Group in Grand Forks promotes energy independence


Jul 8 - McClatchy-Tribune Regional News - Ryan Johnson Grand Forks Herald, N.D.



After four decades of talking about the need for energy independence in America, leaders of a Thursday press conference in downtown Grand Forks said it's time to break the country's addiction to foreign oil.

"With America's $1 billion per day addiction to oil and the disaster in the Gulf, it presents us with a clear choice," said Jason Schaefer, North Dakota representative of the National Wildlife Federation.

"We can either keep delaying or we can finally take action to become energy independent," he said.

About 20 people gathered at the Porpoura Coffee House to see copies of the "Declaration of Energy Independence," which explains how the country's dependence on foreign oil has increased in the past 40 years and calls for Congress to pass a plan to change that.

 Schaefer said the declaration has been signed by people "from all walks of life" in North Dakota. And he's noticed "broad-based support" around the state for a comprehensive clean energy and climate plan, including support from utility companies and energy entrepreneurs.

Such a plan would cut in half the country's importation of foreign oil, cut Iran's oil revenues by $100 million per year, create 1.9 million jobs and position the U.S. to lead a clean energy market that's expected to be worth $13 trillion globally, he said.

The U.S. House voted 219-212 in June 2009 to approve the American Clean Energy and Security Act.

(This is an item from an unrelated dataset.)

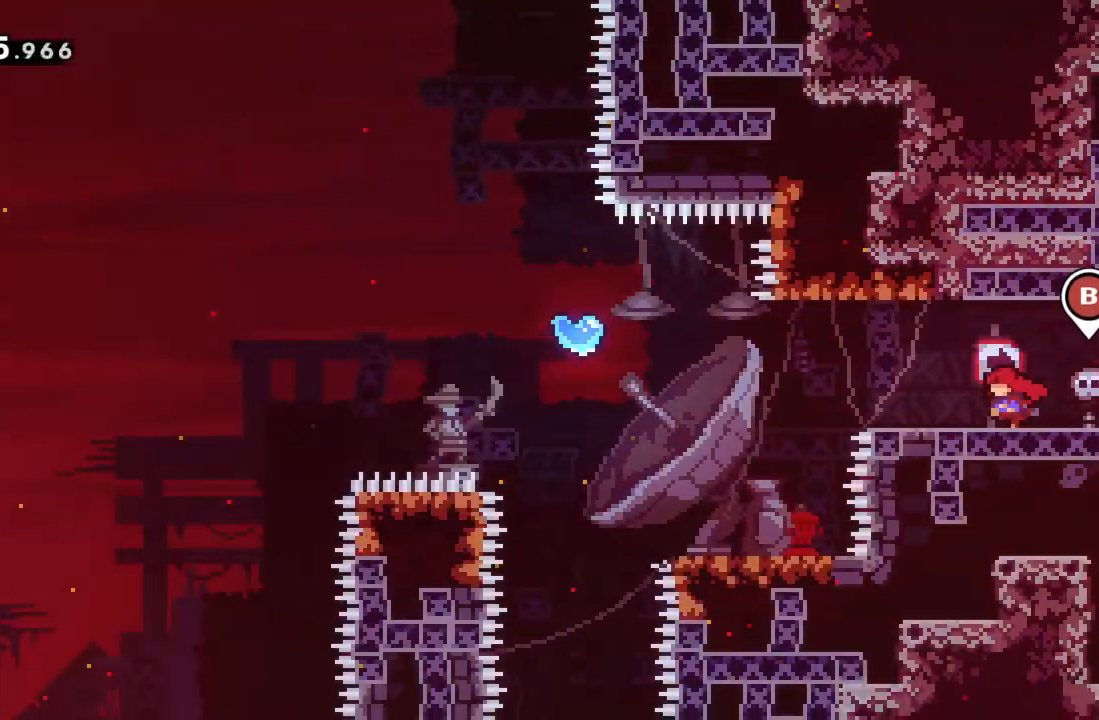
{"buttons": [], "left_stick": "center", "events": []}
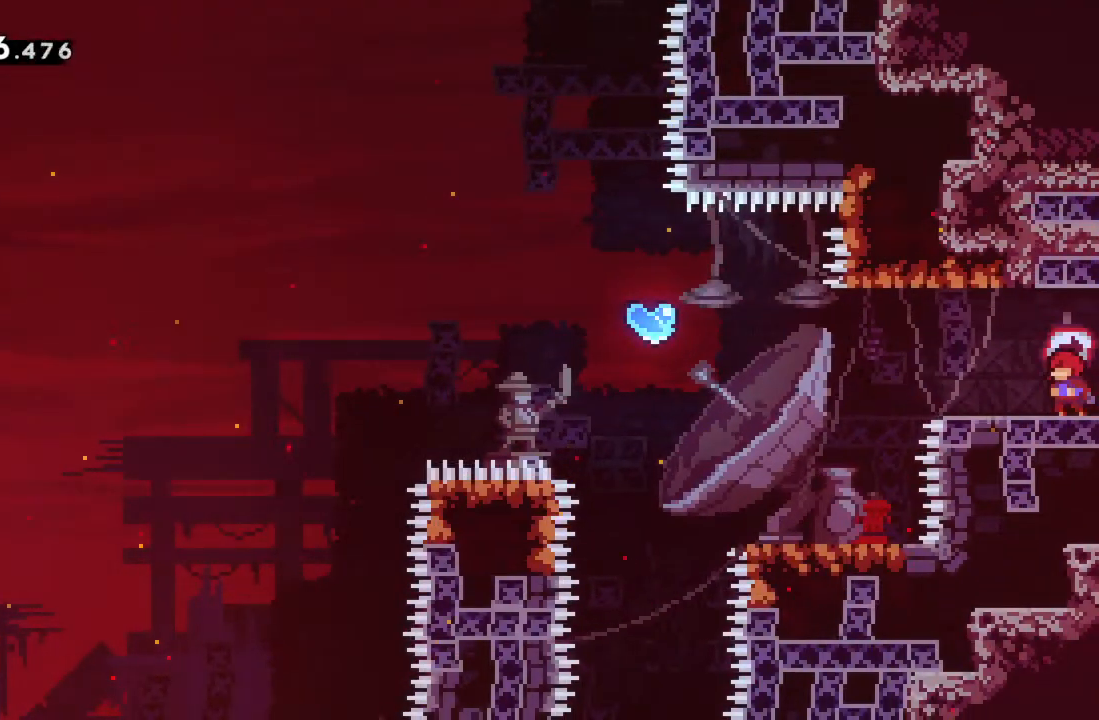
{"buttons": [], "left_stick": "center", "events": []}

The Senate has worked on multiple energy plans and is expected to take something up in the coming weeks.

It's the kind of plan that "we need so desperately in this country," Schaefer said, and it's hardly a new idea.

"The last eight presidents going back to Richard Nixon have told us that we need to become more energy independent," he said. "And yet here we are more addicted to oil than ever."

A security issue

Dan Sylvester, a U.S. Army veteran from Grand Forks, said members of veterans' group alliance Operation Free Coalition all believe the U.S. needs to become energy independent -- but not just for environmental reasons.

"We see it as a completely non-partisan issue," he said. "Our national security is at stake."

Sylvester said almost 50,000 U.S. soldiers have been wounded or killed in the past three decades during service in the Middle East "all because of our dependence on oil and nations that really don't like us very much."

And energy issues have been a matter of national security for almost 40 years, he said. In 1973, President Nixon initiated Project Independence to achieve energy self-sufficiency for the U.S. by 1980 through a commitment to energy conservation and development of alternative energy sources.

Sylvester said the country could be in a much different situation now if it had met that goal, and might have been able to stay out of Middle East conflicts while becoming a leader in clean energy technology.

"Here we are in 2010, 30 years after that self-imposed deadline, and we're even more dependent upon foreign oil than we were back then," he said.

America now spends more than $400 billion annually on foreign oil, Sylvester said, much of which goes to foreign countries that "do not like us very much." But he told the crowd there is something they can do: demand elected officials "get off of their butts" and pass energy legislation.

"They need to put aside their partisan politics and their own petty squabbles and finish the job that President Nixon started 37 years ago," he said. "We need to be energy independent, and our political leaders need to make that their priority."